Electrochemistry

https://imgur.com/a/S3SJGJA

Solution A contains both iron(II) and iron(III) ions
Q:
A student suggested that, for standard conditions, solution A should be
made by mixing equal volumes of 1 moldm−3 iron(II) sulfate solution and 1 moldm−3 iron(III) sulfate solution.
This mixture is not suitable for measuring the standard electrode potential of this cell.
State how this mixture should be changed. Justify your answer.

Answer:
Iron(II) sulfate should be 2 mol dm—3 (Mark 1)
Mixture should be 1 mol dm—3 with respect to each iron ion (in standard
electrode) (mark 2)

Can some explain how to approach this question and how to get the answers mentioned above?
Thank you!

ps - I added a link with the cell diagram if necessary

Standard conditions are 1 mol dm-3 for the Fe2+ and Fe3+ ions, rather than the conc of the compounds.

1 mol of Fe2(SO4)3 i.e. iron(III) sulfate contains 2 mol of Fe3+ ions. 1 mol dm-3 Fe2(SO4)3 therefore contains 2 mol dm-3 of Fe3+ ions.

bro could you please explain your answer?

ok so basically, for a standard solution to be formed, the cell solution must be 1mol dm^-3 with respect to both Fe 2+ and Fe 3+ ions...

not the compounds feso4, fe2(SO4)3 etc

hence we have to find the indivdual ion concentrations from the compound itself...

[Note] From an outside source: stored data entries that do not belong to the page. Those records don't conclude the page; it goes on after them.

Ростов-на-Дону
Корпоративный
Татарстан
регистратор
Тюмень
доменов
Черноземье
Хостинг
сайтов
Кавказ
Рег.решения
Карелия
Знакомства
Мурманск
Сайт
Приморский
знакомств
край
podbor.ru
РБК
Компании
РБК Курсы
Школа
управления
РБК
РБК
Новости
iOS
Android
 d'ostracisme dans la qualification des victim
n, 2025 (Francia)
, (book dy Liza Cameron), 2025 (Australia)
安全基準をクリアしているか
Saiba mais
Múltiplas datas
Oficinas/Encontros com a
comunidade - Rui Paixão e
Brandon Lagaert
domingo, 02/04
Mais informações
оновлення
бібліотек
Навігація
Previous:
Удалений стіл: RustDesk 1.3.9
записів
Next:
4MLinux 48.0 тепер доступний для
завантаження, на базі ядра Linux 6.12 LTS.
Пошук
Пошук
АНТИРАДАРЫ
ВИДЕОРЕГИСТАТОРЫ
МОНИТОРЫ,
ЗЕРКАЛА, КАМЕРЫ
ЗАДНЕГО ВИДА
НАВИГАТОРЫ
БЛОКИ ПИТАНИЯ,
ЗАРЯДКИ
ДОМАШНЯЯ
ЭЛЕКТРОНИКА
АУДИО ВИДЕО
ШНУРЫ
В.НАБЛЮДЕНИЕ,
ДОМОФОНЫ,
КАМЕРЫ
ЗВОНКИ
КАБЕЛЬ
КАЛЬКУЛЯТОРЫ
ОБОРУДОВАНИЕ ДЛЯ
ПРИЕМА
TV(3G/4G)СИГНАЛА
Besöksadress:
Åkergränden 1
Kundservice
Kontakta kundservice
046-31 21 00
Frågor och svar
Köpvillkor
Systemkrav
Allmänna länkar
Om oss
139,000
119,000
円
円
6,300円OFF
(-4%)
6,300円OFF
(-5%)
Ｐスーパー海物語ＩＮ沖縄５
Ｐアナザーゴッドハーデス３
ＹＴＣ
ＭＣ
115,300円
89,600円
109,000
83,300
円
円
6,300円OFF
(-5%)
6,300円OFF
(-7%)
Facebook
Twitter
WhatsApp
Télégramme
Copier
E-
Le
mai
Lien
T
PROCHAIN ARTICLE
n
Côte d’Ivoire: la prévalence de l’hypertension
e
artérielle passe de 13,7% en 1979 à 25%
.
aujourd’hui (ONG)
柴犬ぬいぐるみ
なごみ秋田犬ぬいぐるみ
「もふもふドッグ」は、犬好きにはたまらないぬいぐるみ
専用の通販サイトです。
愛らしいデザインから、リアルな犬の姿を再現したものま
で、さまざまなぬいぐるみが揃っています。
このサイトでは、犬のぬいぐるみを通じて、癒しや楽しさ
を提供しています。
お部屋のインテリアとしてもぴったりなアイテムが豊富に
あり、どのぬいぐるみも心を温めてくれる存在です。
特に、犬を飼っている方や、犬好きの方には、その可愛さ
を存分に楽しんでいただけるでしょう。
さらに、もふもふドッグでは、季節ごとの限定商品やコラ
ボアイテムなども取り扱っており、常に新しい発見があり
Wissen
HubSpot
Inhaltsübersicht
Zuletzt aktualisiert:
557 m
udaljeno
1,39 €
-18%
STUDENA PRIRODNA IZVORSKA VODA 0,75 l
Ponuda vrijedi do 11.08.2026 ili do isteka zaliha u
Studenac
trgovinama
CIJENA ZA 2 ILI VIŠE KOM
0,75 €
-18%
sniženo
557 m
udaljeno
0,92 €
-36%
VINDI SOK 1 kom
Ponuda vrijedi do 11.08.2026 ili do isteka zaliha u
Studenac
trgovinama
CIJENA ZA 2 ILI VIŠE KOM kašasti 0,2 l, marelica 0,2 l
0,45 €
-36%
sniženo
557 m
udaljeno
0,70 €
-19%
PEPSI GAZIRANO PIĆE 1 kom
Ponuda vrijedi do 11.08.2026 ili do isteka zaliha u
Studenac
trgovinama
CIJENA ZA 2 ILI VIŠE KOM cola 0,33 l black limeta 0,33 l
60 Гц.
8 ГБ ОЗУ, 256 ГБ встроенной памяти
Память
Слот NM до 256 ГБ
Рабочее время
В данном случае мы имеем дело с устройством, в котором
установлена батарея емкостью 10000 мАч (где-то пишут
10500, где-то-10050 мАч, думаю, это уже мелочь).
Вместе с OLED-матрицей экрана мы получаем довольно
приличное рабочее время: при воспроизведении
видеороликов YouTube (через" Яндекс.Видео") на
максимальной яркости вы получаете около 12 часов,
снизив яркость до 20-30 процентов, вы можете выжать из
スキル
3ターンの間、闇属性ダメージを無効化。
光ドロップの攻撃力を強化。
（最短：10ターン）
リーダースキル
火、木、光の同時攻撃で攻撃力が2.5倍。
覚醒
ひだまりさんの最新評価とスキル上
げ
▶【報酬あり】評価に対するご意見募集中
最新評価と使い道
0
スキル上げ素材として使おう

to do that we will simply look at the mole ratio.

1 mol of FeSO4 produces 1 mol of Fe2+

1 mol of Fe2(SO4)3 produces 2 moles of Fe 3+ ....

The mole ratio we just found works for conc too

eg 1 moldm^-3 of fe2(so4)3 gives 2 moldm^3 of Fe 3+


note that when volume is doubled... conc is halved...

Surely if you double concentration of FeSO4 that would make it 2moldm-3 and Fe2(SO4)3 is also 2 moldm-3. But, doesn't it have to be 1 moldm-3.

So why don't you half concentration of Fe2(SO4)3 so they are both 1 moldm-3?